# Directive:
Resume the ICON directors spotlight after its final line and keep writing it.

55669 888 RD                   FORDYCE, NE           68736           



















DIRECTORS SPOTLIGHT
Meet the ICON Board and Regional Directors
Link to Board and Directors Map HERE

David J. Wright, President - Neligh, Nebraska

Occupation: Ranches in Ewing; owns JD Printing & Publishing in Neligh.

Operation: Wright is a fourth-generation rancher and his day-to-day operation includes a cow-calf operation with just enough grass to feed the cows and enough cows to eat the grass. He is proud his grandfather was a cattle-trader. Along with his son Isaac,the ranch hand, he backgrounds the calves to 600-700 lbs. Wright also sells hay.

What does ranching mean to Wright:
" I love putting up hay; I like the baby calves in the spring and enjoy weaning them. There isn’t anything about ranching I don’t like. I’m a fourth generation rancher and my son Isaac is the fifth. I have a huge burden to those before me and my successors coming up to keep this business alive and well. If I don’t stand up for the independent rancher, who will? No one."

Family: Wife Joan operates the printing business with Dave and is also a Registered Nurse. She is the process of completing her certification to be an EMT teacher. Son Isaac has a degree from Southeast Technical College in Diesel Mechanics and works for an uncle as a diesel mechanic as well as helping in the ranching operation where he gets paid in beef. Daughter Katie just finished her first year at Dakota Wesleyan. Youngest daughter Hannah will be a sophomore next year at Neligh-Oakdale High School.

Wright’s thoughts on ICON: "I have been a part of many cattle organizations and in all of them, cow-calf operations are at the bottom of the totem pole. ICON is for the cow-calf producer and only the cow-calf producer; not huge feedlots and packing companies."


Chris Abbott , Past President - Gordon, NE

Occupation: Ranches in Cherry County, co-manages Abbott Cattle Company with brother Mike.

# Dataset excerpt:
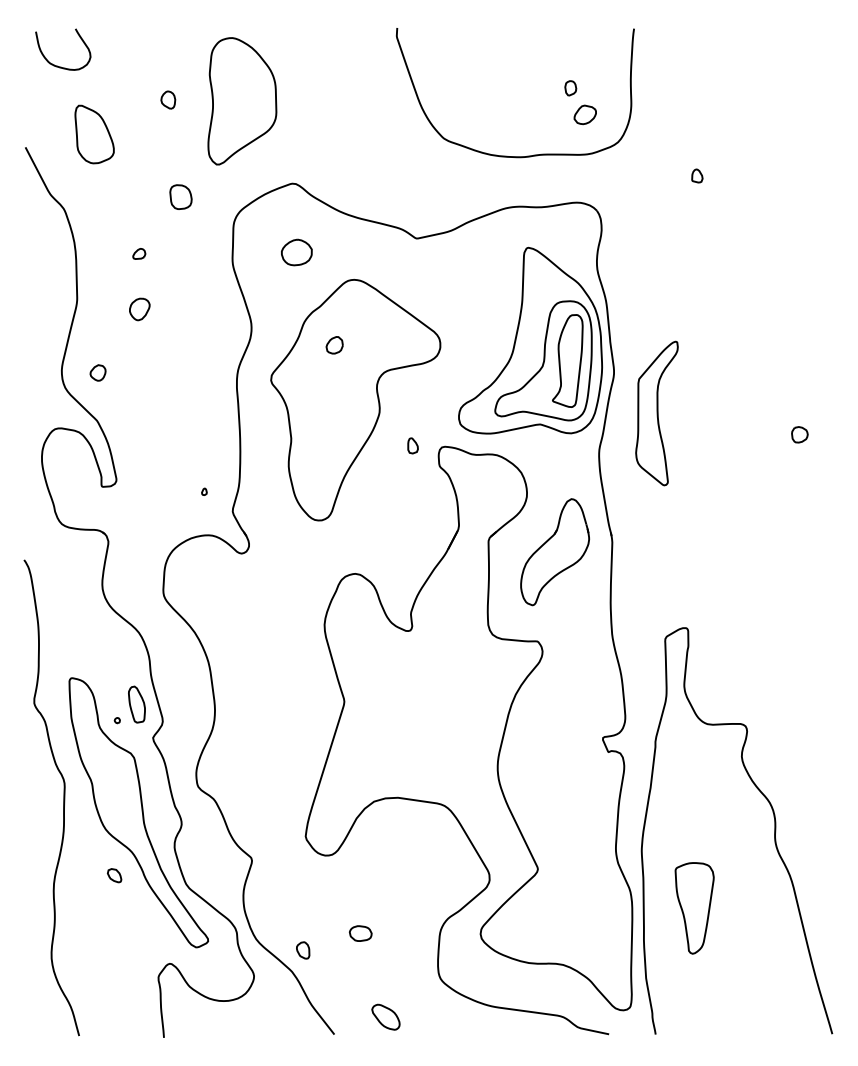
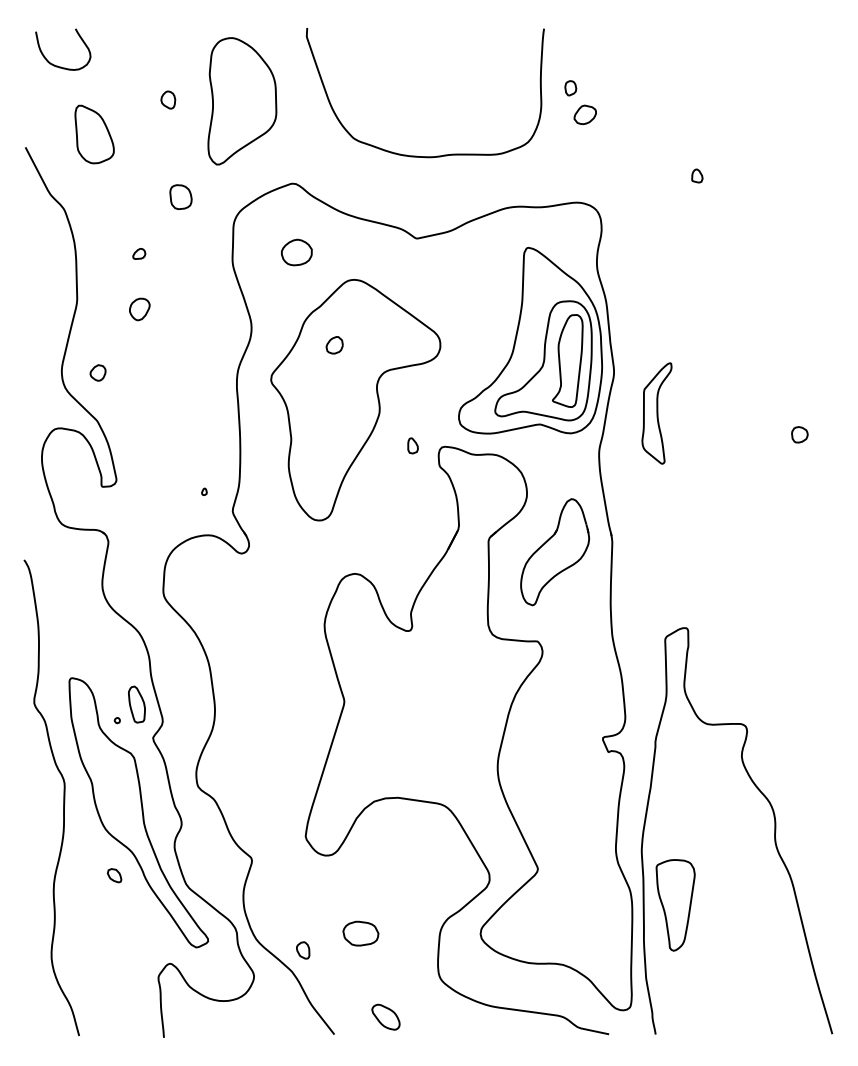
curve at (506, 155) position: (506, 155) -> (416, 155)
part at (656, 413) size: 44x147 px -> 32x103 px
part at (694, 908) position: (694, 908) -> (675, 905)
part at (360, 933) size: 25x17 px -> 38x27 px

# Response:
Operation: Commercial cow-calf operation; spring calving; weaned in October and calves are back-grounded for a short period; sold after first of year. The family operation hays about 5,000 round bales yearly and uses all in their cattle feeding. He is a fifth generation Nebraska rancher and continues the family ranching tradition his great-great grandfather Arthur began in the late 1890's.

What does ranching mean to Abbott: "Ranching means everything to me. I am a fifth generation rancher and it’s important to me to pass it on to the next generation just as it was passed on to me. It’s in my blood."

Family: Wife Kim is a constant helpmate on the ranch to Abbott and a full-time grandmother for the sixth generation of Abbotts: three granddaughters, ages 9 mos. to 2 years old. Abbott’s children are A.J. who is a corporate pilot, owns his own cows, is a shareholder in Abbot Cattle Co., and sometimes works on the ranch when not flying; Alicia, Carver, and families are both shareholders as well; Alicia’s husband is employed with a neighbor and Carver is employed with Abbot Cattle Co.

Abbott’s thoughts on ICON: "Everyone asked us why we started ICON. Why did we need another organization? All the existing beef organizations catered to the large entities. I believe we need an organization which represents the independent producer and that’s what ICON does."



Katie Meyer, Secretary, Region 4 Director-
        Randolph, NE

Occupation: Student, working toward second degree in Ag Education at UNL. Meyer graduated from South Dakota State University in May of 2009 with a Bachelor of Science degree in General Agriculture and previously earned an AAS degree in Animal Science from Nebraska Technical College in Curtis, NE.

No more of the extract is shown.